# Postmortems

Emergencies and outages happen! It's inevitable. A postmortem attempts to determine what we can do in the future to help
prevent similar outages from occurring. Postmortems do *not* aim to answer the question "whose fault is this?", and the
outcome of a postmortem should *never* be "be more careful". There are pieces of our process and infrastructure that
explicitly allow these emergencies to happen, and we've all contributed to them being built this way. Let's fix them.

## How to wind down your emergency

If your emergency is still happening right now, go solve it. This page is for what to do after the emergency has been
resolved!

### Send an initial email

The first thing to happen after an emergency should be a short email to some combination of tech@twitch.tv and
emergency@twitch.tv that lists the following attributes of the incident:

1. **Summary**: Short description of what actually happened!
2. **Impact**: What effect did the emergency have on users?
3. **Root cause**: Why did this issue occur? It's entirely possible that you don't know this yet, as you haven't had the
   postmortem! It's okay to leave it out.
4. **Timeline**: Provide ordered timestamps of what occurred when; inlude everything from the deploy that caused the
   issue to the first time one of us noticed the issue to the resolution of the issue.
5. **Code changes**: If applicable, link to the code reviews, commits, or just plain diffs that caused and/or resolved
   the issue.

#### Example email

This is a real email sent out after a real emergency and it's great!

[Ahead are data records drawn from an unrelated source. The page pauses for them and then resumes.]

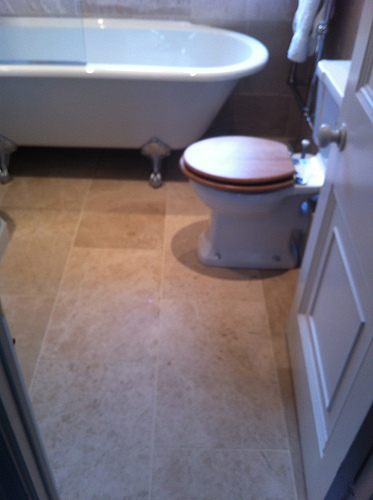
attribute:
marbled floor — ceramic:
[2, 157, 305, 497]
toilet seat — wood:
[175, 133, 307, 265]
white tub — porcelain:
[1, 12, 267, 187]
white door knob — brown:
[311, 119, 350, 151]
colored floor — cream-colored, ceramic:
[1, 163, 311, 494]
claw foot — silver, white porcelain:
[136, 133, 178, 186]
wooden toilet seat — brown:
[167, 134, 300, 190]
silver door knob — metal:
[306, 117, 351, 156]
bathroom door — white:
[278, 1, 371, 499]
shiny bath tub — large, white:
[1, 16, 269, 181]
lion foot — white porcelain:
[137, 137, 167, 186]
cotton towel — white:
[288, 0, 329, 66]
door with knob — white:
[286, 1, 371, 499]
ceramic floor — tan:
[2, 173, 301, 498]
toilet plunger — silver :
[300, 133, 316, 156]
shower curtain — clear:
[2, 0, 197, 74]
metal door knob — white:
[312, 119, 353, 152]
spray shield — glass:
[1, 3, 86, 73]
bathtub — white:
[1, 17, 271, 148]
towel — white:
[286, 0, 335, 62]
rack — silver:
[284, 1, 338, 126]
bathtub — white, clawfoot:
[2, 17, 270, 192]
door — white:
[286, 3, 371, 497]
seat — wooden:
[180, 129, 312, 197]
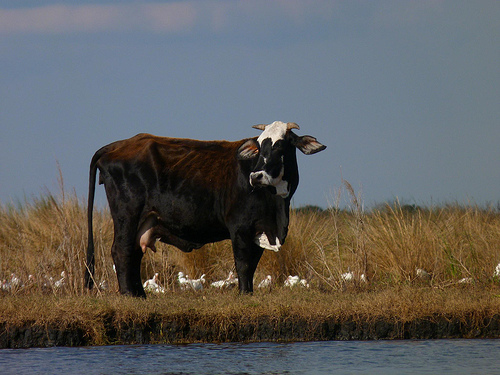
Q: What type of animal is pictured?
A: Cow.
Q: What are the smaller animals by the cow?
A: Birds.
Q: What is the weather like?
A: Sunny.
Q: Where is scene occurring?
A: Field by river.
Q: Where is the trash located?
A: Behind cow in field.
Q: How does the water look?
A: Calm and green.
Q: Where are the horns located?
A: On top of cows head.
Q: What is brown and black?
A: The cow.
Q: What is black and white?
A: The cow's head.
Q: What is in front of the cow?
A: A body of water.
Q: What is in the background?
A: Grass.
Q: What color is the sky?
A: Blue.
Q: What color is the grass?
A: Brown.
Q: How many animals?
A: One.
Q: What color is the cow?
A: Black.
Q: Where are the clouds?
A: Sky.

> Subject: 10/14 - Increased 5XX Responses From NGINX this Afternoon  
> To: TwitchTV Emergency \<emergency@justin.tv\>, tech \<tech@justin.tv\>  
> 
> **Summary**:  
> Starting at 12:10pm we saw an increased amount of 5xx responses from NGINX, peaking at 12:20pm and resolved by 12:30pm. SFO Rails boxes were incorrectly directing read traffic to AWS SiteDB. The reduced capacity of AWS read-slaves caused Rails utilization to pin at 100% and NGINX to return 5XX responses.
>
> **Impact**:  
During this time users will have experienced increased request/response times across the site and various APIs.
>
> **Root Cause**:  
> A few weeks ago, I merged a change to configure AWS Rails boxes to point to AWS SiteDB. The change included a conditional on a Factor variable to determine which SiteDB backend to load. On SFO boxes the aws_sitedb Fact is not defined, but the empty string returned by puppet resolves to true. Due to insufficient testing in all environments, this was not caught.
>
> **Timeline**:  
> 11:50AM - In an effort to resolve issues with consul-template Matt Bollier begins a puppet run across the fleet of rails-app boxes in SFO.  
> 1:00PM - Puppet run completes and Doug notices that Rails utilization is diverging and on an upwards trajectory. Matt Bollier notices that rails-postgres-replica-0 is experiencing heavy load.  
> 1:03PM - Doug identifies a broken HAProxy config.  
> 1:05PM - Doug manually pushes a known working HAProxy config to Rails boxes.  
> 1:08PM - Dan and Aaron Brashears identify the root cause, the SiteDB HAProxy configuration for AWS boxes has been pushed to SFO boxes.  
> 1:14PM - Doug reports utilization and CCU beginning to return to normal.  
> 1:43PM - Aaron Brashears pushes merges a puppet fix that addresses the issue for SFO boxes.  
>
> There are two changes to make rails-app HAProxy configs cleaners and puppet safe to run again:  
> [https://git.xarth.tv/systems/puppet/pull/2515][pull1] - Include only the necessary backends  
> [https://git.xarth.tv/systems/puppet/pull/2517][pull2] - Use str2bool to enable using facter variables for boolean comparison  
>
> Full 5-whys postmortem incoming...

[pull1]: https://git.xarth.tv/systems/puppet/pull/2515
[pull2]: https://git.xarth.tv/systems/puppet/pull/2517

### Perform a postmortem
Next, schedule a postmortem! Try to include everyone directly involved with the event without including too many people. Generally you want to cap it at around 6 people -- many more and you risk derailing the postmortem with comments and questions not directly related to preventing the problem in the future.

Your postmortem should happen 1-2 days after the emergency. You want people to sleep on it before the postmortem, but you don't want them to forget everything that happened. Postmortems typically hold a pretty high meeting priority; you will often be scheduling them on top of people's other meetings in order to get them to happen during the 1-2 day sweet spot.

### Send a follow-up email
After the postmortem, reply to your first email with all the information that's been discovered since. Link to your postmortem doc and, if necessary, include any short takeaways you think receivers should definitly see.